VILLAGE OF LIVERPOOL – On Tuesday, June 18 village voters chose to switch the annual village election from mid-June to early-November. The referendum had 209 voters approving the move while 137 opposed it, according to unofficial results released by the Onondaga County Board of Elections on election night.
At its April 15 meeting, the Village of Liverpool Board of Trustees – Mayor Stacy Finney and trustees Melissa Cassidy, Rachel Ciotti and Matt Devendorf – voted 3 to 1 to put a referendum on this year’s village election ballot in which voters could choose the annual election date.
Devendorf voted against it.
As a result of the referendum’s passage last week, next year’s village election will be aligned with the general election scheduled on the first Tuesday after the first Monday in November.
Finney is expected to run for reelection in 2025, along with trustees Cassidy and Ciotti. Those three Democrats were first elected to office in the 2023 village election.
This year, two Republican trustees – Matt Devendorf and Michael LaMontagne – ran unopposed for reelection. So did Village Justice Anthony LaValle, also a Republican.

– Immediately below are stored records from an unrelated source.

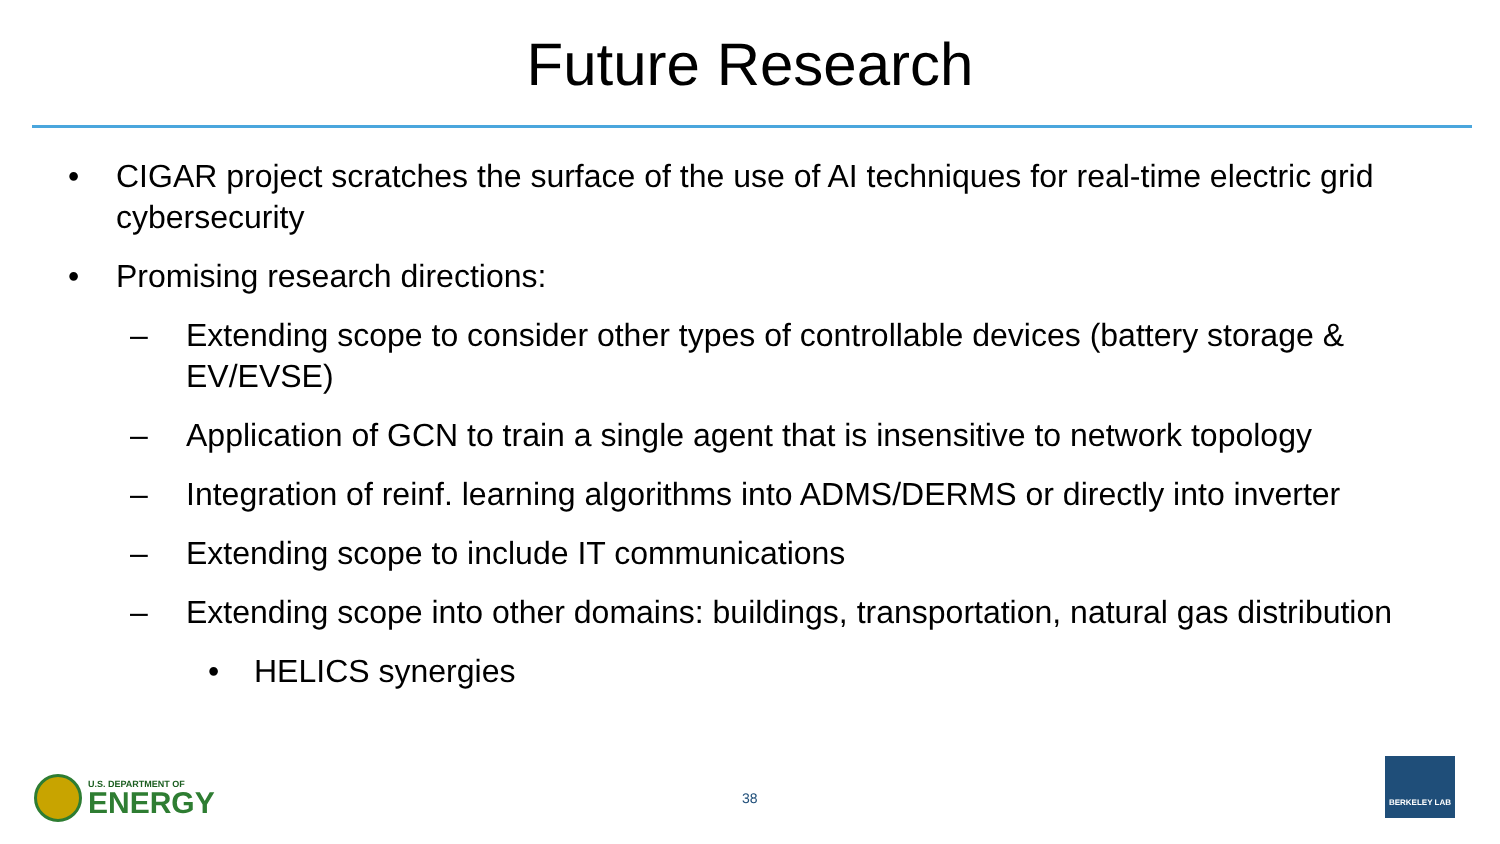Future Research
• CIGAR project scratches the surface of the use of AI techniques for real-time electric grid cybersecurity
• Promising research directions:
– Extending scope to consider other types of controllable devices (battery storage & EV/EVSE)
– Application of GCN to train a single agent that is insensitive to network topology
– Integration of reinf. learning algorithms into ADMS/DERMS or directly into inverter
– Extending scope to include IT communications
– Extending scope into other domains: buildings, transportation, natural gas distribution
• HELICS synergies
U.S. DEPARTMENT OF
ENERGY
38
BERKELEY LAB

The board of elections said LaValle tallied 102 votes, while Devendorf drew 203 and LaMontagne 197. Nine write-in votes were cast for judge, and 88 write-in votes were cast for trustee.
The nearby villages of Baldwinsville and Fayetteville recently chose to switch their election dates from the spring to the fall.
So now seven of the county’s 15 villages have decided to conduct elections in November.
Baldwinsville, Fayetteville and Liverpool join four other villages which have moved their elections to November, Solvay, East Syracuse, Tully and Elbridge.